Purpose: Uveal melanomas are notoriously radioresistant and thus necessitate treatment with extremely high radiation doses that often cause ocular complications. The p53 tumor suppressor pathway is a major mediator of the cellular response to radiation-induced DNA damage, suggesting that this pathway may be defective in uveal melanoma. The current study was conducted to analyze the functional integrity of the p53 pathway in primary uveal melanoma cells.
Methods: The p53 gene was sequenced in three primary uveal melanoma cells lines. Cultured primary uveal melanoma cells (MM28, MM50, Mel202, Mel270, and Mel290), MCF7 breast carcinoma cells, normal uveal melanocytes (UM47), and normal human diploid fibroblasts (NHDFs) were irradiated at 250 kVp and 12 mA at a dose rate of 1.08 Gy/min for a total dose of up to 20 Gy.
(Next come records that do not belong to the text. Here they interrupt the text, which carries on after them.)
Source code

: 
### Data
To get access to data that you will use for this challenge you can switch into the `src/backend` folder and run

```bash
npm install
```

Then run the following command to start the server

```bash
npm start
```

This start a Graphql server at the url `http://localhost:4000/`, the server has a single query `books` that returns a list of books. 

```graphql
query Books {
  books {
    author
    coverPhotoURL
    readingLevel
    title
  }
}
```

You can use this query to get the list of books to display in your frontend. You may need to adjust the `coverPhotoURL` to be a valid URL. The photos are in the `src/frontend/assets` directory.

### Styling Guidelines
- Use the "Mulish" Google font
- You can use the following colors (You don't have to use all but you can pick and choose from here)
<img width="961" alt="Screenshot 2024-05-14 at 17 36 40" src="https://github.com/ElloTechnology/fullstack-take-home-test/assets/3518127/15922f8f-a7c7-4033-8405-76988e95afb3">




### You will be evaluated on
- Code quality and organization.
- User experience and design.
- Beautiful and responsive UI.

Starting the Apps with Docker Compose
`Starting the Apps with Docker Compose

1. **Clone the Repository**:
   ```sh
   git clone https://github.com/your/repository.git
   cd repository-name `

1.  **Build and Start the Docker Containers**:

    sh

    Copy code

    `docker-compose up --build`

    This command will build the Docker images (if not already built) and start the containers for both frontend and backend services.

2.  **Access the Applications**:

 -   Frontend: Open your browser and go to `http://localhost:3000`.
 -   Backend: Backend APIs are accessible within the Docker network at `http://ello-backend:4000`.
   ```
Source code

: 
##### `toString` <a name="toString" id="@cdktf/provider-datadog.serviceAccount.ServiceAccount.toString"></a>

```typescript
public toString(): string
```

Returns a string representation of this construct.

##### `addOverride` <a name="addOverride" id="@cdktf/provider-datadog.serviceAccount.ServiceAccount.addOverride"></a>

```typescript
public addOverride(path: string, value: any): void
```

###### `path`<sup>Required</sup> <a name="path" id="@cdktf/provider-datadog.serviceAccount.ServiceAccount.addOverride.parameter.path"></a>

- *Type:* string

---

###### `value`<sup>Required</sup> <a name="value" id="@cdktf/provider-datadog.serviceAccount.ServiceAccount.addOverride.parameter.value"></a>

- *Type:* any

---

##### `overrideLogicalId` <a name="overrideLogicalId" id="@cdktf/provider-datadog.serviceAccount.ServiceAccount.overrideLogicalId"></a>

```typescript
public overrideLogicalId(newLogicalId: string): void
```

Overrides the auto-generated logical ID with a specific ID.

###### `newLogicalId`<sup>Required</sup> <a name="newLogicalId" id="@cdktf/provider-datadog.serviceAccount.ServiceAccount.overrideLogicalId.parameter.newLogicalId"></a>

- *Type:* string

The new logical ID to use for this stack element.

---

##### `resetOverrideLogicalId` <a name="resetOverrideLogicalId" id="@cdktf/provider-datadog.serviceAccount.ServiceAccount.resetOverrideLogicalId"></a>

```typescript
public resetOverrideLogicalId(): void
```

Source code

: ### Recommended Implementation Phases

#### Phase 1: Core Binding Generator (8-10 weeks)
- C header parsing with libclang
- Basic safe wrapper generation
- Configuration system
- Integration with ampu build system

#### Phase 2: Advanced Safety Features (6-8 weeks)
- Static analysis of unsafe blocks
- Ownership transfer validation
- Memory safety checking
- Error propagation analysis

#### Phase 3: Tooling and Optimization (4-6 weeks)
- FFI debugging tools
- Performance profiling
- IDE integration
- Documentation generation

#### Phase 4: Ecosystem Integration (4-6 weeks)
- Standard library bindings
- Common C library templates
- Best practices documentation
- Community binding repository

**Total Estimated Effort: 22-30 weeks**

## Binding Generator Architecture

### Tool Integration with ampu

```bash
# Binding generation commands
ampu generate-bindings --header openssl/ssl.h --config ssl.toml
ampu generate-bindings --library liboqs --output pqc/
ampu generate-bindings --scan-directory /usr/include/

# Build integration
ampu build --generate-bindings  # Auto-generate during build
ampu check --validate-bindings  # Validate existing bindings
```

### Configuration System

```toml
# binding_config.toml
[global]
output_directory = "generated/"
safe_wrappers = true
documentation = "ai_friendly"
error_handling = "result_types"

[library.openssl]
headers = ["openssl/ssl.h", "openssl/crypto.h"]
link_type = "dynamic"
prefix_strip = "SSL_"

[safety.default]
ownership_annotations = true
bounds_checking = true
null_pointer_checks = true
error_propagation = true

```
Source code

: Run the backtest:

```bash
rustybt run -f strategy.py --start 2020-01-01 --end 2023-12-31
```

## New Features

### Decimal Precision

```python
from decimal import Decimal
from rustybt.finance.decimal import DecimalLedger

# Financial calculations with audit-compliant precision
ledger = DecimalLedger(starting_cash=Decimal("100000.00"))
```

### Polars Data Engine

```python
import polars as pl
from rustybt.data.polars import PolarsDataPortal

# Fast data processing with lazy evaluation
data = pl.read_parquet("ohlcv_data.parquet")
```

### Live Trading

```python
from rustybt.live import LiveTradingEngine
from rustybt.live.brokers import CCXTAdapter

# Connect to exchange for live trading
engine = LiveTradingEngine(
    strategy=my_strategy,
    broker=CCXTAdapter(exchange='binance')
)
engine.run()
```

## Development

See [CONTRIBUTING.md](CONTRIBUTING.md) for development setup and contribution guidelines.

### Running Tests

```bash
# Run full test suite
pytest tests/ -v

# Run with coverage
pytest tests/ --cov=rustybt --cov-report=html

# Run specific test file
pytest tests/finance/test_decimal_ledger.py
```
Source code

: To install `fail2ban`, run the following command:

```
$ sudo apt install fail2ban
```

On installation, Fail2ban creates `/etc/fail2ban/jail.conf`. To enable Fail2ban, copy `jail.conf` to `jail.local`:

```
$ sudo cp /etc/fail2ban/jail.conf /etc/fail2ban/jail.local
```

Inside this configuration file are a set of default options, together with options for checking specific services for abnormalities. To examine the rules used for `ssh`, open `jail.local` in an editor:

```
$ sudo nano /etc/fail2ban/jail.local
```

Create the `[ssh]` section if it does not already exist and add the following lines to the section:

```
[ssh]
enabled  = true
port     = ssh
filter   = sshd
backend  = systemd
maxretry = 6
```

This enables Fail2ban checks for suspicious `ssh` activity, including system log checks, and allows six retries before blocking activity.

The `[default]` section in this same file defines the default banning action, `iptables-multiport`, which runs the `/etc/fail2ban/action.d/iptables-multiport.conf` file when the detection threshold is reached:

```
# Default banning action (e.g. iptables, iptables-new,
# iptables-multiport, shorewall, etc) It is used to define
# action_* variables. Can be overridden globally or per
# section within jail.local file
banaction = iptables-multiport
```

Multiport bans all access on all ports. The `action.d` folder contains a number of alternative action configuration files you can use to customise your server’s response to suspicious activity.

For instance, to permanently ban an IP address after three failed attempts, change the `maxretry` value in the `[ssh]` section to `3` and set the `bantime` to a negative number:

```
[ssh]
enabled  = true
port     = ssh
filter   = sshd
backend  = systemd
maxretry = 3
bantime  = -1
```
Cell viability was analyzed with trypan blue exclusion. Western blot analysis was used to analyze the expression of p53, p53-phospho-Ser15, p21, Bax, PUMA, and Bcl-x(L).
Results: No p53 gene mutations were found in MM28, MM50, or Mel270 cells. Upstream signaling to p53 was intact, with normal induction of p53 and phosphorylation of p53-Ser15, in all five cell lines. Radiation-induced downstream activation of p21 was defective in MM28 and MM50 cells, and activation of Bax was defective in MM50 and Mel290 cells. MM28, MM50, and Mel202 cells failed to deamidate Bcl-x(L) in response to radiation-induced DNA damage. Overall, four of the five uveal melanoma cell lines exhibited at least one downstream defect in the p53 pathway.
Conclusions: Expression of p53 and upstream signaling to p53 in response to radiation-induced DNA damage appear to be intact in most uveal melanomas. In contrast, functional defects in the p53 pathway downstream of p53 activation appear to be common. Further elucidation of p53 pathway abnormalities in uveal melanoma may allow therapeutic interventions to increase the radiosensitivity of the tumors.